I have installed 3 taco zone valves in my 3 heating loops in my house.  I need to purchase a Taco 569 transformer and need information on how to wire it.  Can anyone explain this in simple terms rather than the vague diagrams on the box or the internet?  I have 3 thermostats also, what wires go where?  Thanks in advance!  bryan


----------



## milbry18 (Nov 7, 2011)

i am also having trouble finding a taco 24v transformer, they must not make them anymore, should i use a honeywell?  if so what one?


----------



## joecaption (Nov 7, 2011)

Is this what your looking for?
Taco 569-2 Transformer for Zone Valves


----------



## milbry18 (Nov 7, 2011)

yes that is what i need but they want as much to ship as the item costs!  I cant' find any locally, i've called about 7 places now..  they all recommend an alternative....


----------



## paul52446m (Nov 7, 2011)

milbry18 said:


> yes that is what i need but they want as much to ship as the item costs!  I cant' find any locally, i've called about 7 places now..  they all recommend an alternative....


Any 120 to 24 volt transformer will work.
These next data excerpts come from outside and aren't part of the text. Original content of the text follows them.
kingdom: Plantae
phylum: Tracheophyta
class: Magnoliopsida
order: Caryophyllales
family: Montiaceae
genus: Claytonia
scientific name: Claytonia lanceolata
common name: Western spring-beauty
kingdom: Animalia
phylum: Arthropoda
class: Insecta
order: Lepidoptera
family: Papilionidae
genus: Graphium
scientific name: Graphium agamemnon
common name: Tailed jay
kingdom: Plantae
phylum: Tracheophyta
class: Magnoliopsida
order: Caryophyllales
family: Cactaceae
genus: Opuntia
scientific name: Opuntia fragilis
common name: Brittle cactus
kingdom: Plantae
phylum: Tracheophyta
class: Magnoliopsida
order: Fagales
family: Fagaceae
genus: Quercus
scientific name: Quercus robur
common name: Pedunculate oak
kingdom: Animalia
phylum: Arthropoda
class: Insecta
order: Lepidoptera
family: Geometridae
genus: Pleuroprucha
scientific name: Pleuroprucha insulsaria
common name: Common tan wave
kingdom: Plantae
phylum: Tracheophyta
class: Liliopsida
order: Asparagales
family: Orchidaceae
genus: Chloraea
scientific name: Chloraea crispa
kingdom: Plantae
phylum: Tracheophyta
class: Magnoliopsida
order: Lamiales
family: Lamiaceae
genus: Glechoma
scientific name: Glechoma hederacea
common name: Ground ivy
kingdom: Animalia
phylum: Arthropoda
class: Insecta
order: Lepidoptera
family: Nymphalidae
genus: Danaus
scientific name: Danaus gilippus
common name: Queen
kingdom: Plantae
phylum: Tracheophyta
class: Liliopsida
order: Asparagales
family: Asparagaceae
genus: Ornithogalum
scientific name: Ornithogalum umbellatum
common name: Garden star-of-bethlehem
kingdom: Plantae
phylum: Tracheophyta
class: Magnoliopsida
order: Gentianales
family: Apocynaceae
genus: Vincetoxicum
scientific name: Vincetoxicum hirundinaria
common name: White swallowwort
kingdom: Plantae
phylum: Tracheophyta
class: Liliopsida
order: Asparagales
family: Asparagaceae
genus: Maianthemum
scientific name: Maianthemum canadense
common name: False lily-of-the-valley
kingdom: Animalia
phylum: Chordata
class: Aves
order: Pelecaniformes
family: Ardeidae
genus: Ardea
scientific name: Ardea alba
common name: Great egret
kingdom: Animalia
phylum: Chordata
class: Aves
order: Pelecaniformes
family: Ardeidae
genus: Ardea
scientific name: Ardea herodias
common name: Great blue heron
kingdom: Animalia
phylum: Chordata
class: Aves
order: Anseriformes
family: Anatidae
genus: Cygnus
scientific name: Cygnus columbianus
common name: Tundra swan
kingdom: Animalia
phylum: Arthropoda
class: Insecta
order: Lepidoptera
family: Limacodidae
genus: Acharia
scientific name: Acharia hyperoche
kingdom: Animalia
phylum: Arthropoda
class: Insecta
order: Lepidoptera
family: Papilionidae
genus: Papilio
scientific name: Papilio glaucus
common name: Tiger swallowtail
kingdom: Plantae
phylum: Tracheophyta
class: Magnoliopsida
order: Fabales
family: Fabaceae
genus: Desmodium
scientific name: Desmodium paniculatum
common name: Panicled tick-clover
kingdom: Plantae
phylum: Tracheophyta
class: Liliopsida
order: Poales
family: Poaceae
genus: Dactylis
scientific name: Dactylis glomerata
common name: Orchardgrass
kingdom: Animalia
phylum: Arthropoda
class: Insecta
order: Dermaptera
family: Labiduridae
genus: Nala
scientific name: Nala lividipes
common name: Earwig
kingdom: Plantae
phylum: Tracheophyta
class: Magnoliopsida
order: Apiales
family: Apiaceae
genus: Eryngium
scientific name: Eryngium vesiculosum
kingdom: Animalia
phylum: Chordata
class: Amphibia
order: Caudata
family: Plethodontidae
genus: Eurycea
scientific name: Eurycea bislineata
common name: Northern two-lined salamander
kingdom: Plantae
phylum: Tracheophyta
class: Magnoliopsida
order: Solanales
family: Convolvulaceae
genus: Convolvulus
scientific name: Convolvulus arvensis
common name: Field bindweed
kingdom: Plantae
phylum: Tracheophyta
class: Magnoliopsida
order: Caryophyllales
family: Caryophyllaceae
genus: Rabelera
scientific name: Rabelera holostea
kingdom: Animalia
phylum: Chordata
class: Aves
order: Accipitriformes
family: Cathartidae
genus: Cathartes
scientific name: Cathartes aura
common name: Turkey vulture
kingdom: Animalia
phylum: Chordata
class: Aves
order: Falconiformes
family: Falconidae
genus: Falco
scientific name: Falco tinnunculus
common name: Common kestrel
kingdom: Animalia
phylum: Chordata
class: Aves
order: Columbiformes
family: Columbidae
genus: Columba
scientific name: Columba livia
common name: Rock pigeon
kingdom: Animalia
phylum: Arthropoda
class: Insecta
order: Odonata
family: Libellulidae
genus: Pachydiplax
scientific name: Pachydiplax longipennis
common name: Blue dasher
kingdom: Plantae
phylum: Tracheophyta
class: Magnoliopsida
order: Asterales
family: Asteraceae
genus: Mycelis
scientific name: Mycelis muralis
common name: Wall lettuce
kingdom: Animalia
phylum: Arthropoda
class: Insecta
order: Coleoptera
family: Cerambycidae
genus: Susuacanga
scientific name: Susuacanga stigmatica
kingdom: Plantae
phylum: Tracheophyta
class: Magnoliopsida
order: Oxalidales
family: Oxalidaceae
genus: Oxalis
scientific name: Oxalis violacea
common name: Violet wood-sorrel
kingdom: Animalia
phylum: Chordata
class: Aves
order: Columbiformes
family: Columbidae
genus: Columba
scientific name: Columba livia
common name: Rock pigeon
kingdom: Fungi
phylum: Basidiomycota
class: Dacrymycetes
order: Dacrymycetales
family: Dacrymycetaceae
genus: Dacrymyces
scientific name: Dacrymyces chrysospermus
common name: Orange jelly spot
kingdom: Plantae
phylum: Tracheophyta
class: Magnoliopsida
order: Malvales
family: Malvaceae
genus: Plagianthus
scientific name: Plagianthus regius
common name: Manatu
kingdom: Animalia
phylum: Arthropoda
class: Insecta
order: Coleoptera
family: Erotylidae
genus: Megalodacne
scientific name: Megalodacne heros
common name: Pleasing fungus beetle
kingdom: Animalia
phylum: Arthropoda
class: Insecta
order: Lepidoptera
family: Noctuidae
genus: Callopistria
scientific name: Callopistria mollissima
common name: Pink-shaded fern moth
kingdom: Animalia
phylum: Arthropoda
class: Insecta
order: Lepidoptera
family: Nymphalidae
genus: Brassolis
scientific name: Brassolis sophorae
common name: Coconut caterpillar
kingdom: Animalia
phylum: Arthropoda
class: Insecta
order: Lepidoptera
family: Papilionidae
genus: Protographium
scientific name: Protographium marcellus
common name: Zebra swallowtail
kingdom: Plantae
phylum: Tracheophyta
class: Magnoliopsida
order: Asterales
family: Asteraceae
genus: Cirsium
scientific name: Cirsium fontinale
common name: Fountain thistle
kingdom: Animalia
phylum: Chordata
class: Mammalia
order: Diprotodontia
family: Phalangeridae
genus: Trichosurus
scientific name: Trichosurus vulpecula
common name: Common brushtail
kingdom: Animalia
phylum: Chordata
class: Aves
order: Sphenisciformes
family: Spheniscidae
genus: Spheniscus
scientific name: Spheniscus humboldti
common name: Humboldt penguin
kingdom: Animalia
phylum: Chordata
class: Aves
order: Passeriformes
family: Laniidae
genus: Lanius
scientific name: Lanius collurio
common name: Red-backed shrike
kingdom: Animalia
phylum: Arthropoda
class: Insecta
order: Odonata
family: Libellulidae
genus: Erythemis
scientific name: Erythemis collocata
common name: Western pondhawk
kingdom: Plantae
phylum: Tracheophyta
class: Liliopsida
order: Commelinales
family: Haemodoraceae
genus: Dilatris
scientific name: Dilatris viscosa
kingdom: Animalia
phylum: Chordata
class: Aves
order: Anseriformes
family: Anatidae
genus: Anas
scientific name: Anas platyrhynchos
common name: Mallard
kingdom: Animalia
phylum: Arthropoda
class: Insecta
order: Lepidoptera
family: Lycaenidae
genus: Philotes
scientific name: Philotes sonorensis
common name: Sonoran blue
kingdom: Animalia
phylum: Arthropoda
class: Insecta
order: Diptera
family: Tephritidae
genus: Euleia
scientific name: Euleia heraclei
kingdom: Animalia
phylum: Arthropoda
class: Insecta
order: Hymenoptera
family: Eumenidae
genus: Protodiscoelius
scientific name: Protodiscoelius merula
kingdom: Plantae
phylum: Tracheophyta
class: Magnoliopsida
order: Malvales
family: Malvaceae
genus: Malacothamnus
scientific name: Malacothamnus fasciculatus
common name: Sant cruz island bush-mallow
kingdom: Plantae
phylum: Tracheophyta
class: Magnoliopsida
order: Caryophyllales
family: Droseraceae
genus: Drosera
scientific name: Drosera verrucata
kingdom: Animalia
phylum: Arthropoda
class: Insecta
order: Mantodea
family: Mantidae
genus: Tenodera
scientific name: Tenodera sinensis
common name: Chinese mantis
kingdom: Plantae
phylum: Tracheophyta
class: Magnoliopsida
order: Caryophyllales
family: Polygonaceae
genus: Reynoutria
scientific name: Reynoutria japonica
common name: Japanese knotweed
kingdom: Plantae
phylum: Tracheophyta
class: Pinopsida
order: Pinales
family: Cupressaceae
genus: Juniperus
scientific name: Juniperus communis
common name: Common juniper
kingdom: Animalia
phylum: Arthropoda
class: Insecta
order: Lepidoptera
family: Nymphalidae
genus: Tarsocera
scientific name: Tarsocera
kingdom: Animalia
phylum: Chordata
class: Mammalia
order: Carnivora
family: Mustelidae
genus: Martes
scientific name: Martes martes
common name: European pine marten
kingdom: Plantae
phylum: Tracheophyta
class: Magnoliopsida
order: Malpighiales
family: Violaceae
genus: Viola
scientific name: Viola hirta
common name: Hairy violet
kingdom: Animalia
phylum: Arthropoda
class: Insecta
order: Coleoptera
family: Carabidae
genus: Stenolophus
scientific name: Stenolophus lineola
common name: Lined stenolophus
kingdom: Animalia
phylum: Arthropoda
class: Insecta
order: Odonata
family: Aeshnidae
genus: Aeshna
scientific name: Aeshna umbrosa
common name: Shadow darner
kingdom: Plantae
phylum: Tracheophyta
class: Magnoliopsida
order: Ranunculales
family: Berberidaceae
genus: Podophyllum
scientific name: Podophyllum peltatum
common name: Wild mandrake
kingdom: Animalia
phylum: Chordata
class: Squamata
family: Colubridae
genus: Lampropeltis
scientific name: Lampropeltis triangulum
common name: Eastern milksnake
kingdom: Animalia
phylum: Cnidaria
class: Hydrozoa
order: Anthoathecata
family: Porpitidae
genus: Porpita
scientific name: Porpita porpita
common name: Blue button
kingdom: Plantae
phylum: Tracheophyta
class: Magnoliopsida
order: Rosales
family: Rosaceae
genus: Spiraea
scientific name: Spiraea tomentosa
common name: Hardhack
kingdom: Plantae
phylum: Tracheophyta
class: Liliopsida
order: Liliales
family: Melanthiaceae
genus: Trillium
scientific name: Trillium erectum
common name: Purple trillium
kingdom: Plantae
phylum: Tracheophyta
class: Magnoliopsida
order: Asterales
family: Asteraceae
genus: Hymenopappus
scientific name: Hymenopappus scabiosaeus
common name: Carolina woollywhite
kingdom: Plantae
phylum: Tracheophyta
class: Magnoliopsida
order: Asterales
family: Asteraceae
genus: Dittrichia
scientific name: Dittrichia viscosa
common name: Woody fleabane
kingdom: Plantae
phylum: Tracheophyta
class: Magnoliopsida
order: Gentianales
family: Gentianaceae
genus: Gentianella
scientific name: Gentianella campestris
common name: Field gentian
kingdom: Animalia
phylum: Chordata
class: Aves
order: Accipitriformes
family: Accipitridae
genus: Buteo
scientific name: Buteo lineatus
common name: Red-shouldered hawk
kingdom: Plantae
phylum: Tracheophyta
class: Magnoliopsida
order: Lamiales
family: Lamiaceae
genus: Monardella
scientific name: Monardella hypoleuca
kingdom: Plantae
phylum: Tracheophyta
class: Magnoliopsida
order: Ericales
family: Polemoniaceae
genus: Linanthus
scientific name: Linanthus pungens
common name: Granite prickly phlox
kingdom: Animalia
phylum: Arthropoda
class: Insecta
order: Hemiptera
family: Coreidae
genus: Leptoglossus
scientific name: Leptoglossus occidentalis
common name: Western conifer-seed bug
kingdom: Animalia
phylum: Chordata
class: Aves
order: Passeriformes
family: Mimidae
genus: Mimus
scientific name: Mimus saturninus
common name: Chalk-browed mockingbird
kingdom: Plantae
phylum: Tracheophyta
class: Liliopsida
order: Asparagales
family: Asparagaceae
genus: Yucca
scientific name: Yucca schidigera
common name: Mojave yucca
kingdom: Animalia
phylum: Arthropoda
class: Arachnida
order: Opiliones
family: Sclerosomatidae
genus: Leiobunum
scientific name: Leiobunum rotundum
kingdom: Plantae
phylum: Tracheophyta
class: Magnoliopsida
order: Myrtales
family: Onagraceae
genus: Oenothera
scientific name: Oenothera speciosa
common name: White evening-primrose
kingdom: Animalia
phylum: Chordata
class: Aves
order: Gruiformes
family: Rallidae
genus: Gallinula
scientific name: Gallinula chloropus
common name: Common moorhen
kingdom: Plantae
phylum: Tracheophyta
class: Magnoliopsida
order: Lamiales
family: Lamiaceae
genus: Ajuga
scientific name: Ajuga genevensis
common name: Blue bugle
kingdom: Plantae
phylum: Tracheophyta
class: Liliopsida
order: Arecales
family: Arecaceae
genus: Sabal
Just get the mounting you want and if you are wiring 3 zones valves, make sure the transformer is a 40 VA or more. 
 How many post are on the zone valve and how are they tagged?
 Paul


----------



## milbry18 (Nov 8, 2011)

paul can you explain in laymen terms how to wire from the thermostat, to the zone valve, to the transformer, and to the furnace?


----------



## paul52446m (Nov 8, 2011)

milbry18 said:


> paul can you explain in laymen terms how to wire from the thermostat, to the zone valve, to the transformer, and to the furnace?


I probably can if you answer my question. I ask you how many post or wires are there in the zone valve? and if its wires what color are they. Your pic. did not show that.  Paul


----------



## milbry18 (Nov 11, 2011)

Paul, the zone valves that I sweated in were 572's i think.  they have 3 posts on the side?  I have no existing wires, what wire goes where?


----------



## milbry18 (Nov 11, 2011)

I got the taco 569-2 24v 40va transformer yesterday also.


----------



## paul52446m (Nov 11, 2011)

milbry18 said:


> Paul, the zone valves that I sweated in were 572's i think.  they have 3 posts on the side?  I have no existing wires, what wire goes where?



I will ask you one more time. You say there is 3 post. now those three post have to be marked so do they say 1-2-3  or a-b-c   or like TH-TR, you might even have instruction that came with the valves. Do you have a two wire stat or Three wires on your stat. What runs your boiler now? You just installed the three zone valves, was there old one there before? You will have to give more info so i know what you are doing.  Paul


----------



## Redwood (Nov 12, 2011)

paul52446m said:


> I will ask you one more time.



Pulling Teeth?


----------



## milbry18 (Nov 15, 2011)

I got it figured out thanks again Paul.


----------